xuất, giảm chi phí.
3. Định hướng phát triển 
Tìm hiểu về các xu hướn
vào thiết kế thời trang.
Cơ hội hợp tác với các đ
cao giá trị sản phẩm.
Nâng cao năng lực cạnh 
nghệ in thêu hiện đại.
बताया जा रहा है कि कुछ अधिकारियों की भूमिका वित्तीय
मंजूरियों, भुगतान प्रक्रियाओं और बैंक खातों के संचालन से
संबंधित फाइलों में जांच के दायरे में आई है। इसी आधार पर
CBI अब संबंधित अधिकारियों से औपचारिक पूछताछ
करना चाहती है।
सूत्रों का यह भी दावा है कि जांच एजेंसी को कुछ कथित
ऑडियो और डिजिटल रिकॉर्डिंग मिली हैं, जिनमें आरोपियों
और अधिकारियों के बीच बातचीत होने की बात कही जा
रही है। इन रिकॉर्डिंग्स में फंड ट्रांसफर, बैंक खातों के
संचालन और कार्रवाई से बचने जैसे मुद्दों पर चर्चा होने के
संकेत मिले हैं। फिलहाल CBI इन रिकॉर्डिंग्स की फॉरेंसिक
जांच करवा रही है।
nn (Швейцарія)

...

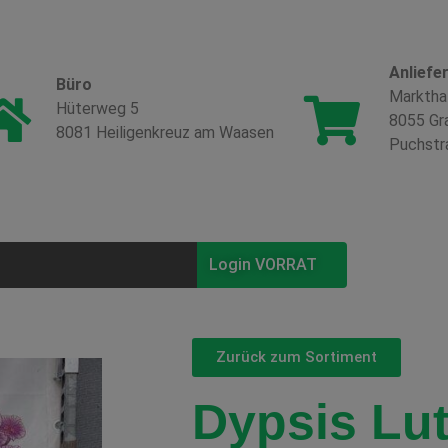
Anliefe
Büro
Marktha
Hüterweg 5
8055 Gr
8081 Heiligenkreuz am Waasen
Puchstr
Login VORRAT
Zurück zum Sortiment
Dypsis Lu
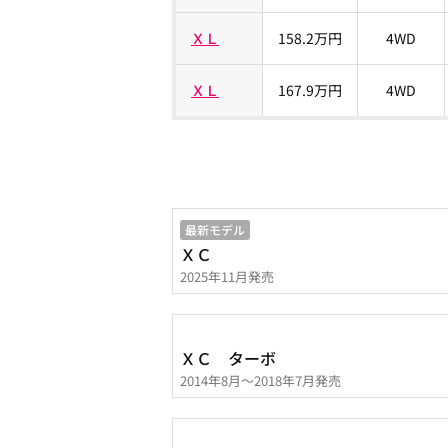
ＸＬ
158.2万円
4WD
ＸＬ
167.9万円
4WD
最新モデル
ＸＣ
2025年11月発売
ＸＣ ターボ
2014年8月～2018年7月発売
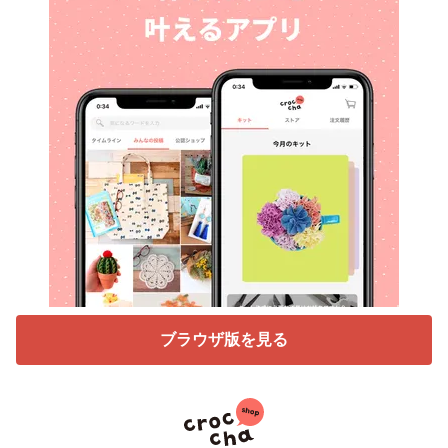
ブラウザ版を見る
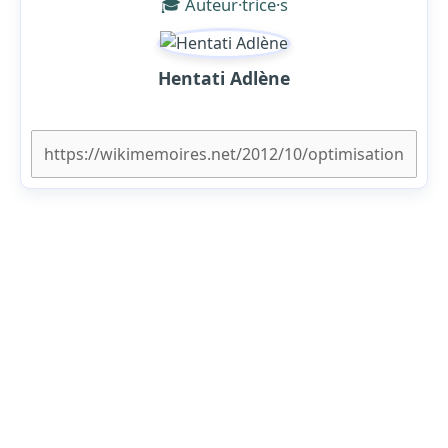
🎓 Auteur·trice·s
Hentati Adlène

...

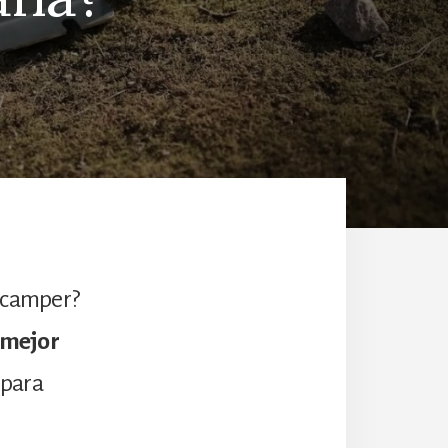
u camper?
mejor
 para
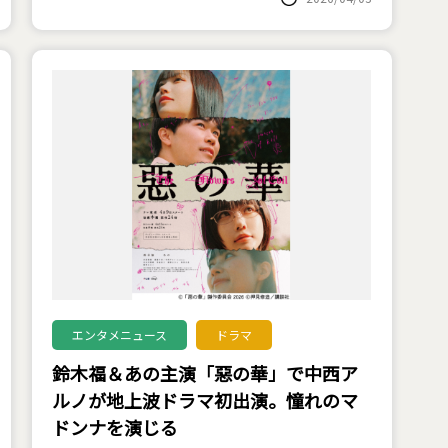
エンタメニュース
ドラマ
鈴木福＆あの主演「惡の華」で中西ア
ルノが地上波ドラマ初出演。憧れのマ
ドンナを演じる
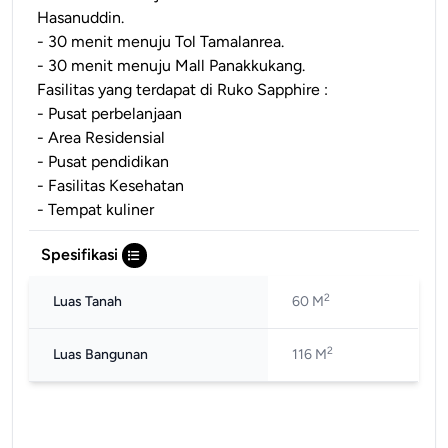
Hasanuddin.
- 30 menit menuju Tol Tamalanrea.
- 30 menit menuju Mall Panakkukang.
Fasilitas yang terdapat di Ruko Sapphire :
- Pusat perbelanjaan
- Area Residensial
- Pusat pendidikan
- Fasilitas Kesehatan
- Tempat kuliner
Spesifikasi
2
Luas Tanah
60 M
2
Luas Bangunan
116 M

### What you will do
Leave out every line above except those from the line with "xuất, giảm chi phí." up to and including the line with "करना चाहती है।", and copy those exactly.

### Completed exercise
xuất, giảm chi phí.
3. Định hướng phát triển 
Tìm hiểu về các xu hướn
vào thiết kế thời trang.
Cơ hội hợp tác với các đ
cao giá trị sản phẩm.
Nâng cao năng lực cạnh 
nghệ in thêu hiện đại.
बताया जा रहा है कि कुछ अधिकारियों की भूमिका वित्तीय
मंजूरियों, भुगतान प्रक्रियाओं और बैंक खातों के संचालन से
संबंधित फाइलों में जांच के दायरे में आई है। इसी आधार पर
CBI अब संबंधित अधिकारियों से औपचारिक पूछताछ
करना चाहती है।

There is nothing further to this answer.